Every time Elon Musk makes a major move, the same thing happens.
Not to Tesla. Not to SpaceX. To the small, publicly traded companies that supply his empire.
When Tesla built its Gigafactory in Nevada, a small lithium supplier most people had never heard of shot up 330%. Bloomberg covered it.

When SpaceX partnered with a British manufacturer called Filtronic to build components for Starlink, the stock soared 1,322%. Someone who put $5,000 into Filtronic at the right time watched it become $66,100.
And a Wisconsin cooling company called Modine Manufacturing — the company that makes Tesla's battery chillers — is up 2,100%. $5,000 into Modine became over $105,000.

The media focuses on Musk. The smart money follows his suppliers.
One former tech executive has been tracking this pattern for years. He calls it "The Elon Effect." And he believes it's about to repeat — on a scale that dwarfs everything that came before.
What's Triggering It This Time
On March 5, SpaceX merged with xAI — Musk's artificial intelligence company — at a combined valuation of $1.25 trillion.
Five days later, the FCC accepted Musk's proposal to launch one million orbital AI data centers into space.
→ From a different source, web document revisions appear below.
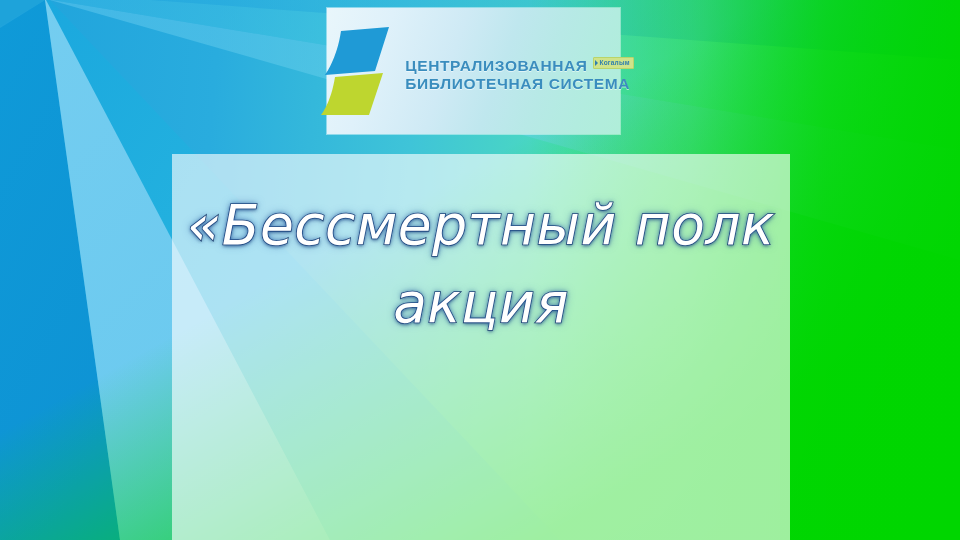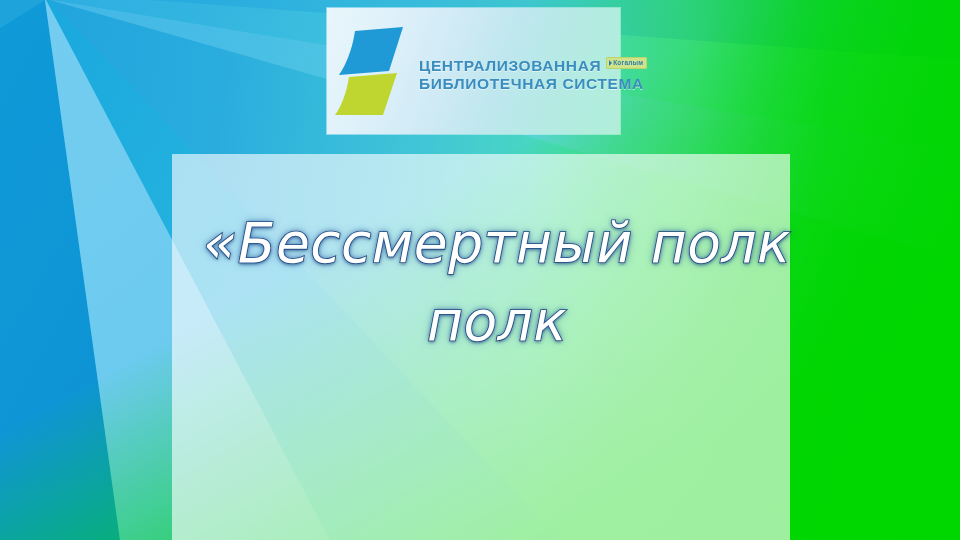"ЦЕНТРАЛИЗОВАННАЯ" .logo-inner { justify-content: none -> center }
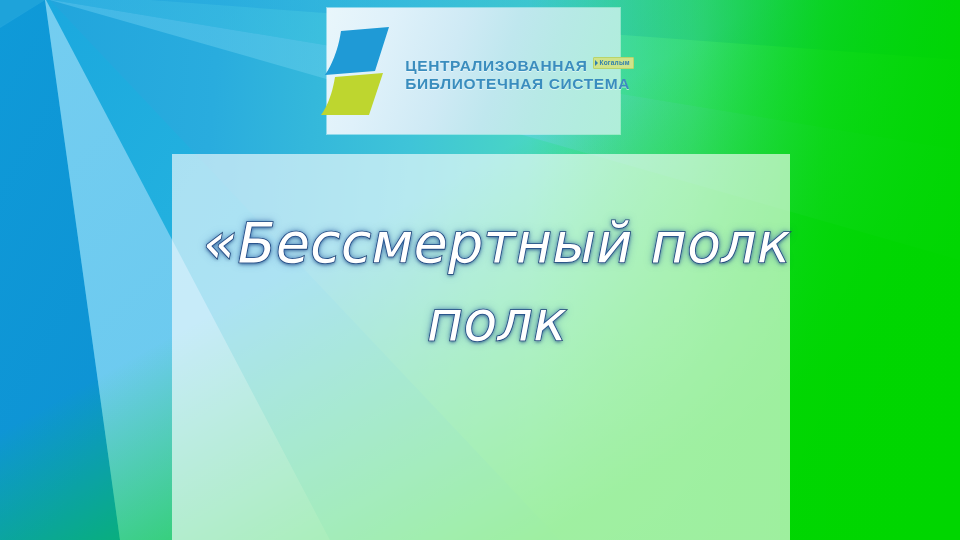"«Бессмертный полк" .title-block { padding-left: 16px -> none; top: 204px -> 186px }
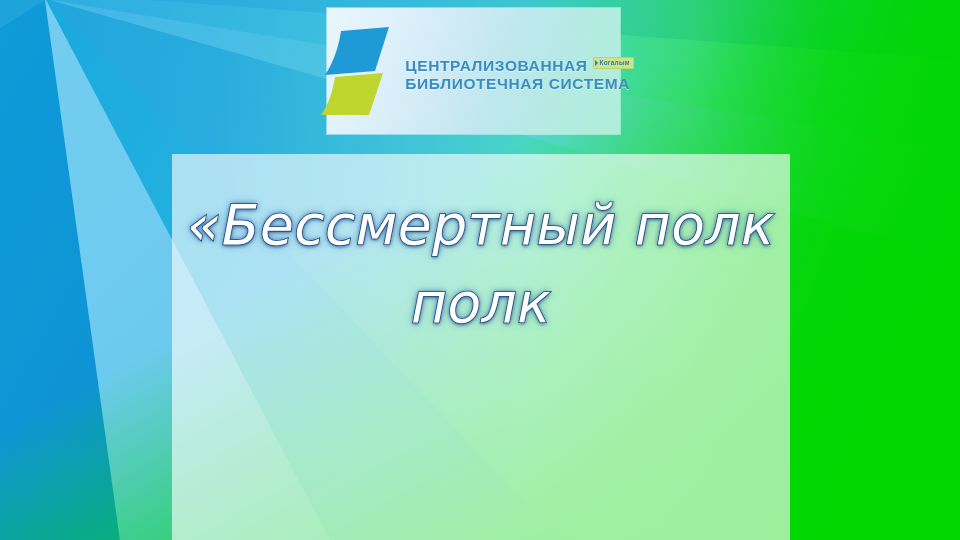"полк" div.title-line { text: полк -> акция }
Five days. The FCC typically takes months.
NVIDIA, OpenAI, and Jeff Bezos are all backing the plan. But Elon is the only person who owns the technology to pull it off — the rockets, the satellites, the AI, and the manufacturing capacity.
Legal filings show a second holding company was created alongside the merger. Another major announcement could be coming — and the suppliers who build the chips, the cooling systems, and the satellite hardware for this next phase could move before most investors realize what's happening.
Who's Behind This Research
His name is Jeff Brown. He spent 25 years as a senior executive at Qualcomm, NXP Semiconductors, and Juniper Networks — directly involved in the technologies behind tap-to-pay, 5G wireless, and hyperscale data centers.
He recommended Nvidia in 2016 before it ran over 2,000%. Micron before 791%. Arista Networks before 854%.
But his most consistent strategy isn't picking individual stocks. It's following the Elon Effect — identifying the small suppliers set to benefit from Musk's next move, before the rest of the market catches on.
He's identified the specific companies he believes will benefit most from this next wave. He's published his full research — including company names, ticker symbols, and his recommended entry points — in a free presentation.